L’Algérie peut compter, du moins à court terme, sur son aisance financière pour se prémunir contre tout impact négatif résultant de la crise financière qui secoue actuellement des pays de l’Europe du Sud.
Pour plusieurs experts interrogés par l’APS, la crise financière des pays de l’Europe du Sud ne devrait pas avoir d’impact immédiat sur l’économie nationale, l’Algérie étant épanouie financièrement. En revanche, les répercussions négatives semblent évidentes à moyen terme.
Une analyse qui repose essentiellement sur des prévisions privilégiant une hausse de la facture des importations de l’Algérie et une diminution de ses exportations d’hydrocarbures, donc de ses recettes. Pour les économistes, la crise européenne pourrait nuire à l’économie algérienne également par d’autres facteurs. Elle devrait contribuer à freiner l’immigration vers l’Europe et entraver les négociations sur la révision du calendrier du démantèlement tarifaire entre l’Algérie et l’UE.

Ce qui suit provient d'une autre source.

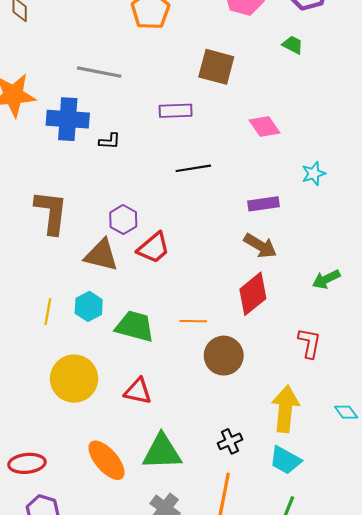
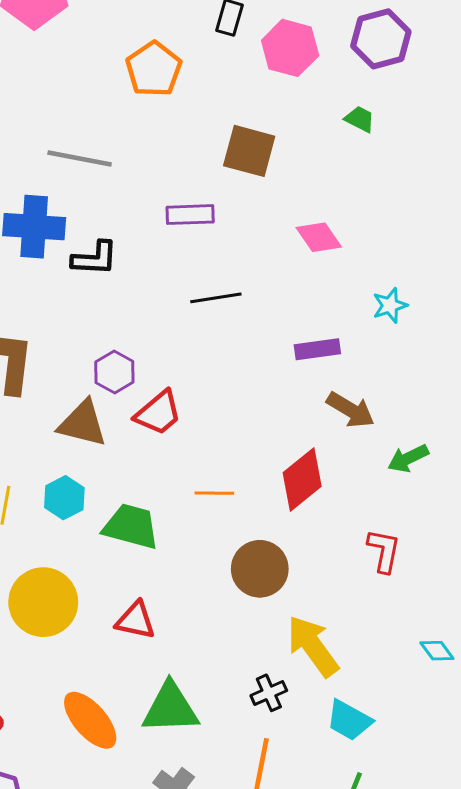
black L-shape: (110, 141) -> (95, 258), size x1.5
brown arrow: (260, 246) -> (351, 410), moved
orange line: (193, 321) -> (214, 493), moved
yellow arrow: (285, 409) -> (313, 646), moved, turned -42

« A cause des politiques d’austérité adoptées par les pays touchés par la crise, il pourrait y avoir une réduction de la consommation d’énergie dans ces pays, ce qui aurait une conséquence directe sur nos exportations de gaz et, évidemment, sur nos recettes », a fait remarquer l’expert international Arslane Chikhaoui, qui écarte, tout de même, l’éventualité de constater des effets immédiats de cette situation.
La circulation des personnes entre les deux rives de la Méditerranée serait, selon le même économiste, aussi affectée par ces politiques (d’austérité) qui « vont certainement avoir une incidence non seulement sur la consommation interne mais aussi sur l’emploi, ce qui va pousser les pays européens à adopter des mesures pour limiter l’accroissement du chômage amplifié par le phénomène d’immigration », a-t-il expliqué.
M. Chikhaoui s’attend également à ce que les pays européens « développent de plus en plus leurs relations commerciales avec les pays de la rive sud notamment avec ceux qui disposent de réserves financières importantes, comme l’Algérie, dans l’objectif de booster leur machine industrielle ».
Il importe de rappeler à ce propos que les pays de l’UE sont les principaux partenaires commerciaux de l’Algérie, avec 51% des importations et 49,3% des exportations en 2010. Après les USA, l’Italie est le 2ème client de l’Algérie, suivie par l’Espagne, la France et les Pays-Bas. Côté fournisseurs, la France occupait, en 2010, la 1ère place, suivie de la Chine, l’Italie, l’Espagne et l’Allemagne. Pour Mustapha Mékidèche, économiste et vice-président du CNES, la crise de l’UE, qui risque, selon lui, de toucher l’ensemble de la zone, « aura un impact important sur l’Algérie ».
« Nous sommes engagés dans un processus de mise en place d’un marché de libre-échange avec l’UE et les choses se dégradent au moment où l’Algérie souhaite réviser son calendrier de démantèlement tarifaire: cela tombe très mal pour nous car les marges de manoeuvre de l’UE se réduisent notablement », a-t-il souligné. L’économiste prévoit, lui aussi, un chamboulement dans les exportations algériennes d’hydrocarbures.
M. Mékidèche redoute, par ailleurs, un accroissement sensible de la facture des importations algériennes. « Nos factures d’importation notamment agroalimentaires, et on commence déjà à le ressentir, vont augmenter sensiblement par les effets spéculatifs que la crise induit sur les économies réelles européennes », a-t-il prédit.
Et pour terminer par une note d’optimisme, l’expert a exhorté les autorités algériennes à profiter de l’occasion pour « changer le paradigme des échanges en l’infléchissant vers des partenariats industriels locaux orientés vers la production et l’export », les facteurs de succès étant, ditil, « réunis à présent ».
De son côté, le Dr Bachir Messaitfa est « tranquille » quant au devenir de l’économie algérienne du moins pour les cinq prochaines années. « L’Algérie, qui n’est pas liée aux Bourses et banques internationales et aux Fonds souverains et qui dispose de réserves financières importantes, peut vivre cinq ans sans ressentir les effets de la crise sur le plan financier.
Au-delà, ces effets seront tout de même évidents », a-t-il prédit. Selon cet universitaire, l’épargne publique est supérieure aujourd’hui à 300 milliards (mds) de dollars: 200 mds USD de réserves de change, 60 mds USD dans le FRR et 40 mds USD cumulés dans le Fonds du Sud et des Hauts-Plateaux. « Avec des importations annuelles autour de 50 milliards d’euros, l’Algérie pourra résister pendant cinq ou six ans », a-t-il soutenu.